Ainsi, dans certains pays le conseil a disparu de la commercialisation de produits d’assurance auprès de larges segments de clientèle. Au nom d’un grand principe, la rémunération proportionnelle a été déclarée scandaleusement contraire aux intérêts des consommateurs parce que génératrice de conflits d’intérêts. La facturation d’honoraires lui a été substituée et des millions de clients n’ont plus de conseil ! Toutes choses étant égales par ailleurs, le même phénomène s’observe dans l’analyse financière. MIFID2 a dissocié, pour prévenir les conflits d’intérêts, la rémunération de l’analyse financière, la recherche de l’exécution des ordres. Trois ans plus tard, l’analyse devenue payante n’est plus financée par les investisseurs, ce qui affaiblit singulièrement le suivi objectif des sociétés tant en nombre (30% des sociétés cotées à Paris ne sont pas ou plus suivies) qu’en qualité, les analystes n’ayant plus les moyens de consacrer le temps nécessaire à ces travaux.
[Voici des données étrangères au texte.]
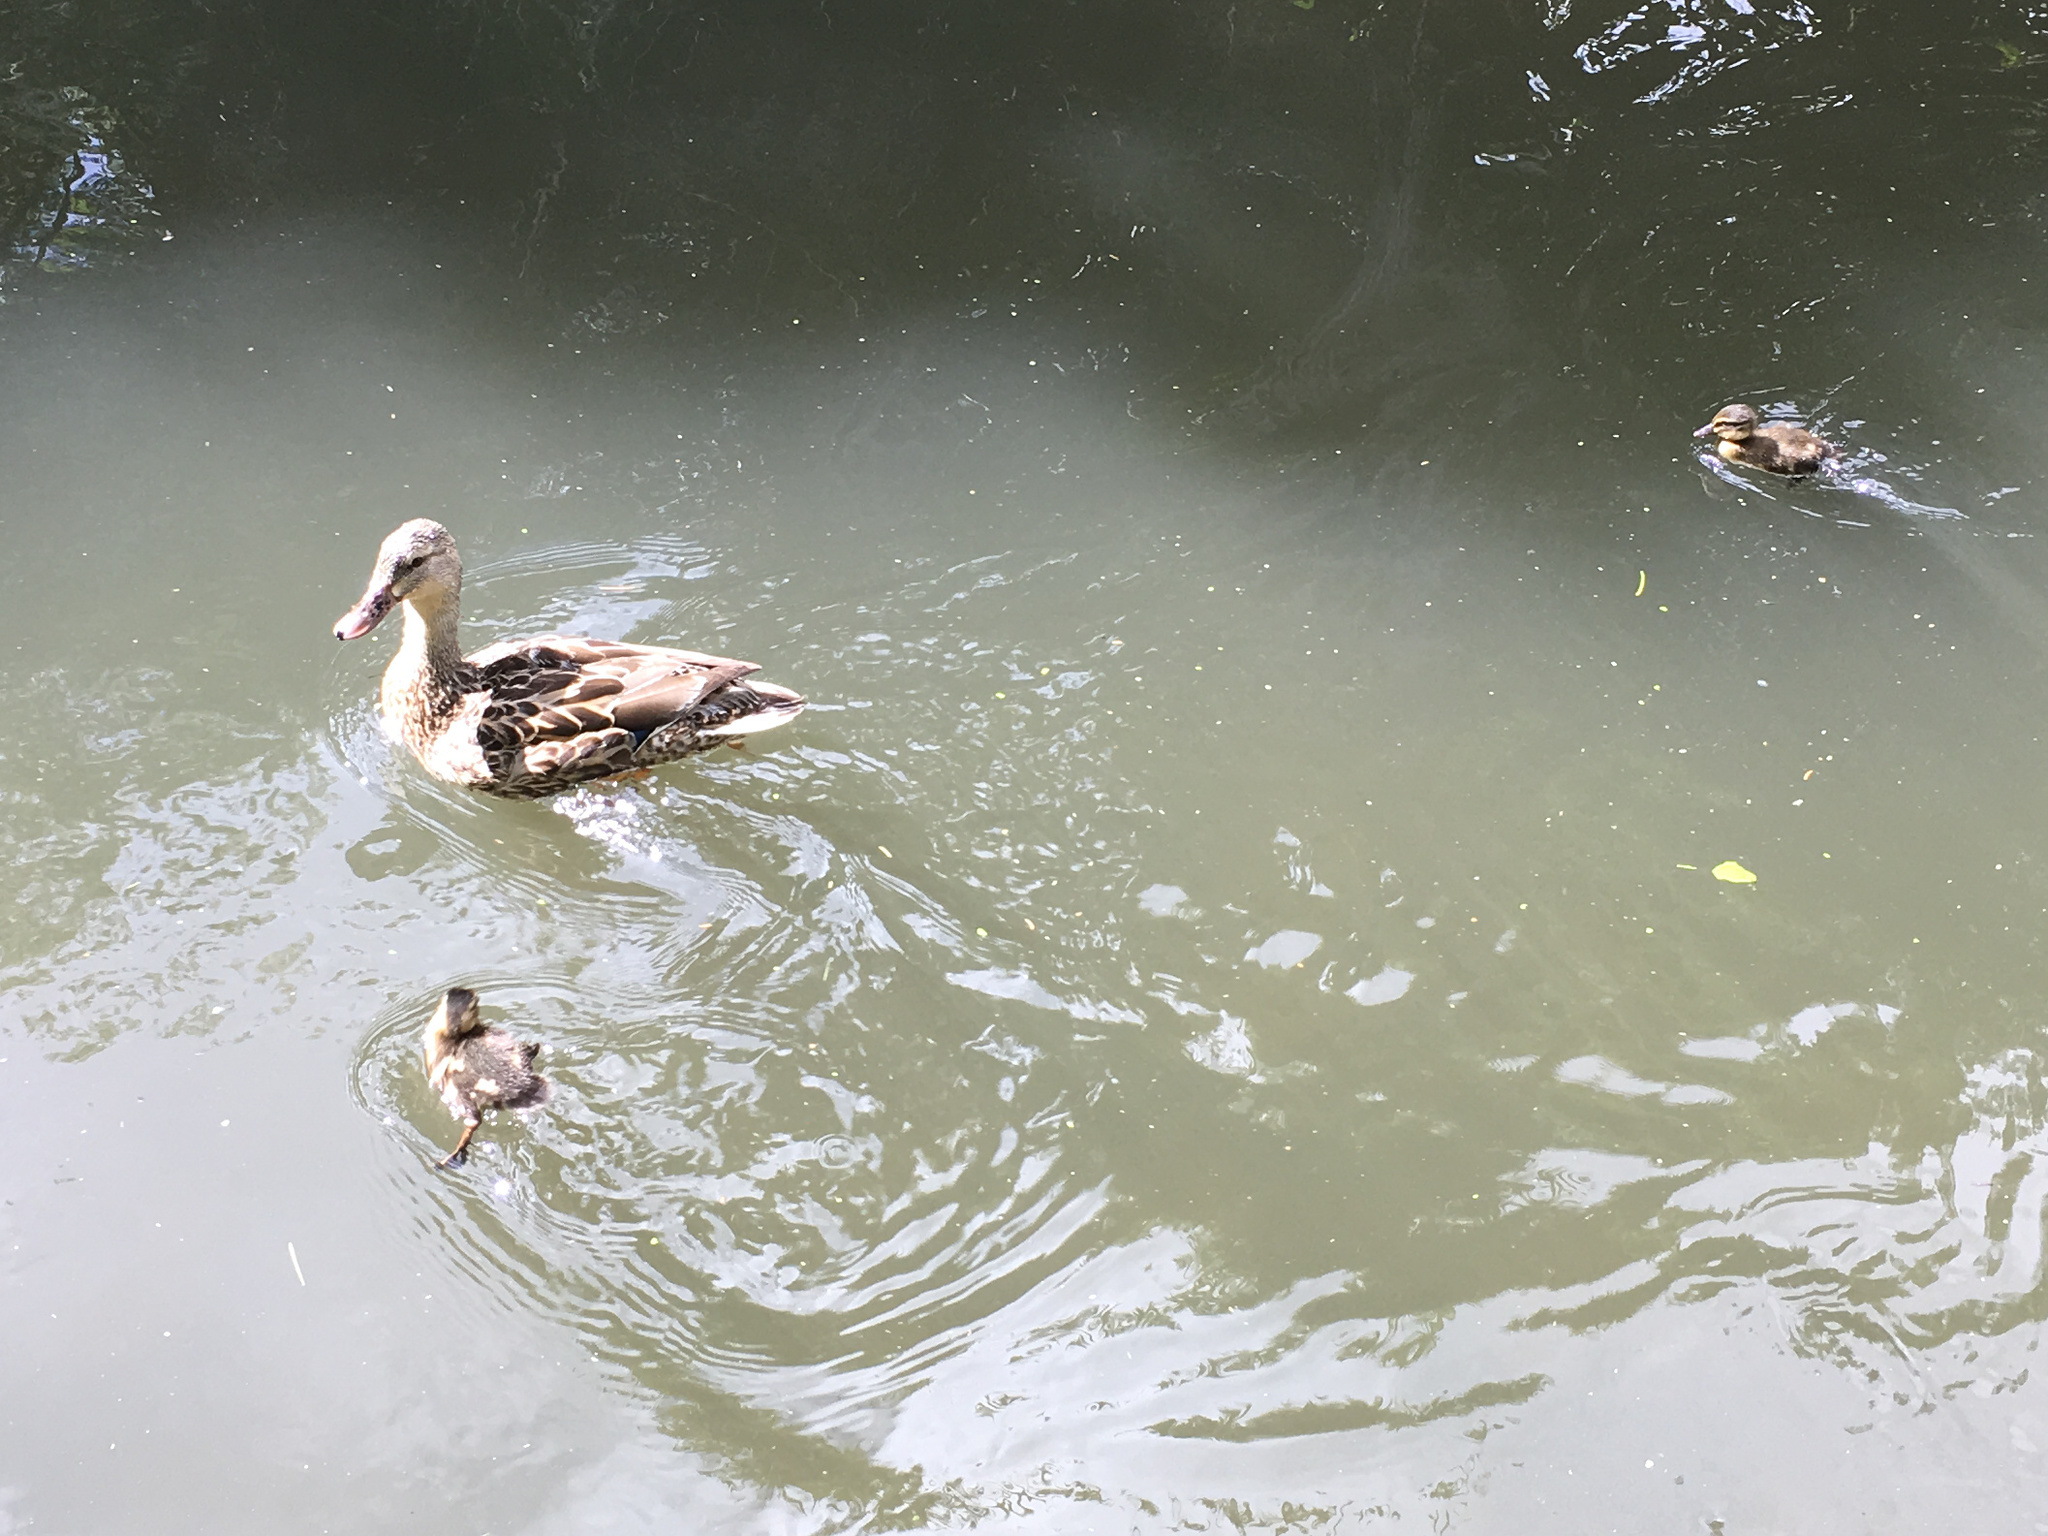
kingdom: Animalia
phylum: Chordata
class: Aves
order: Anseriformes
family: Anatidae
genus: Anas
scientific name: Anas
Ceci se traduit par des effets néfastes sur les marchés et donc pour les clients. Il s’agit très clairement d’une question de modèle économique et de comportement des acteurs y compris des clients. En effet, l’analyse des modèles économiques, la viabilité des situations et l’anticipation des impacts de ces mesures sont à peu près systématiquement éludées. Cela est aussi vrai des organismes d’assurance qui cherchent d’abord à maîtriser leurs charges et se préoccupent assez peu des incidences sur l’écosystème. Certes, diverses situations méritent d’être corrigées, des pratiques anormales éradiquées pour installer des modèles plus vertueux. Mais de grâce, ne jouons pas aux apprentis sorciers. Il est paradoxal d’adopter une règlementation sur la distribution qui resserre fortement les obligations autour du conseil, de la prévention des conflits d’intérêts et de la loyauté due aux clients et de brider à l’excès les moyens de le faire sérieusement. Les distributeurs qui ne trouveront pas leur compte pour assumer ces responsabilités accrues et potentiellement chronophages vendront autre chose.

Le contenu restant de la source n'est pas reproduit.